**PARTS OF THE EXERCISE**
• a. Using the passage on the ebony boghaunter, say whether each statement agrees with it: (i) its larvae were first collected in 1985; (ii) its adults fly mainly in July and August; (iii) its wings are clear apart from orange tinging at the base. Give yes or no for each and quote the words that decide it.
• b. From the passage on the ebony boghaunter, quote everything from "The larvae are about" down to "May and June.", word for word.
━━━ PASSAGE TO READ
The ebony boghaunter is a small emerald, 29-35 mm long as an adult. The adult body is dark brown to black, with bright green eyes on males, duller on females. Several white rings are present at the base of the abdomen, and the wings are clear except for orange tinging at the base.

The larvae are about 16 mm long, and brown with a paler stripe down the back. The larvae are nearly identical to those of the closely related Williamsonia lintneri. Despite repeated efforts, the larvae were not first collected until 1985.

==Distribution==
The ebony boghaunter has a narrow range, from Manitoba, eastern Minnesota and northern Wisconsin, through Michigan, northern New York, and central Ontario, and east to New England and southern portions of the Canadian Maritimes.

==Life history==
Larvae are found in small pools in acidic bogs, typically surrounded by woodland and with abundant mosses. Males may be found at the breeding pools, although individuals and mating pairs are often found at some distance from the water. Adults fly very early in the season, typically in May and June.

Unlike other emerald species, but similar to Williamsonia lintneri, Williamsonia fletcheri often perches flat on the ground or on tree trunks.

==Conservation status==
Williamsonia fletcheri is classified as "endangered" in Massachusetts. It is considered rare in most jurisdictions where it is found, including Manitoba, New Brunswick, Nova Scotia, Ontario, Quebec, Maine, Massachusetts, Michigan, New Hampshire, New York and Vermont.
━━━━━━
━━━ DATASET EXTRACT
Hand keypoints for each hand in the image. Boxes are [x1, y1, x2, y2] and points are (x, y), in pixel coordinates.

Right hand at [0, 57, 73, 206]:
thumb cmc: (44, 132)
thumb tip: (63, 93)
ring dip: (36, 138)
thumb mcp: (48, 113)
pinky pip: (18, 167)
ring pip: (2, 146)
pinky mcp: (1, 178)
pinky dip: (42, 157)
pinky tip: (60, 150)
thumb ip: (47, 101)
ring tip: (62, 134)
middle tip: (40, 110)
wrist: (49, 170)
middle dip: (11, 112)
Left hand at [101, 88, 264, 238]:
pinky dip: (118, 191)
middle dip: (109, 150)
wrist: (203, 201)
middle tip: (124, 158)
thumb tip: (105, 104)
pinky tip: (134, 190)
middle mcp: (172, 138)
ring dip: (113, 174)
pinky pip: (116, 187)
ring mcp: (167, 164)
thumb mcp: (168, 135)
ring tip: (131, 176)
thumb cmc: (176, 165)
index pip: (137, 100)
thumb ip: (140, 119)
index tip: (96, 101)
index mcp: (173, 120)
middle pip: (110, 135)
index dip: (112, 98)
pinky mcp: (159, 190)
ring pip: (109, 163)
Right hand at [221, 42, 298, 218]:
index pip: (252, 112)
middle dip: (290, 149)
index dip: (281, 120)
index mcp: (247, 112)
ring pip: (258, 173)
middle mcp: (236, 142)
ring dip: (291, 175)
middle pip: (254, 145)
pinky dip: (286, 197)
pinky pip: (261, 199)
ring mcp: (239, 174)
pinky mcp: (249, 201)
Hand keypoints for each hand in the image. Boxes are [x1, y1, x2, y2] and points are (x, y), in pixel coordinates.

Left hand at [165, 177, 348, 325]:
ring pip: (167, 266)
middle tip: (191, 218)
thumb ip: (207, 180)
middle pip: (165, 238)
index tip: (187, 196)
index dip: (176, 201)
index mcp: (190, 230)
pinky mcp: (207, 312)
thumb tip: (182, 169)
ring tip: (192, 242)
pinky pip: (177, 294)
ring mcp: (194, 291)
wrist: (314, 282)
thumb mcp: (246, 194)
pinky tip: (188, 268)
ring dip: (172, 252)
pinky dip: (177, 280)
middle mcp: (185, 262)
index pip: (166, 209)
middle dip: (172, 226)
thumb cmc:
━━━━━━
**RESULTS OF THE TASKS**
• a.
(i) Yes: "Despite repeated efforts, the larvae were not first collected until 1985."
(ii) No: "Adults fly very early in the season, typically in May and June."
(iii) Yes: "the wings are clear except for orange tinging at the base."

• b.
The larvae are about 16 mm long, and brown with a paler stripe down the back. The larvae are nearly identical to those of the closely related Williamsonia lintneri. Despite repeated efforts, the larvae were not first collected until 1985.

==Distribution==
The ebony boghaunter has a narrow range, from Manitoba, eastern Minnesota and northern Wisconsin, through Michigan, northern New York, and central Ontario, and east to New England and southern portions of the Canadian Maritimes.

==Life history==
Larvae are found in small pools in acidic bogs, typically surrounded by woodland and with abundant mosses. Males may be found at the breeding pools, although individuals and mating pairs are often found at some distance from the water. Adults fly very early in the season, typically in May and June.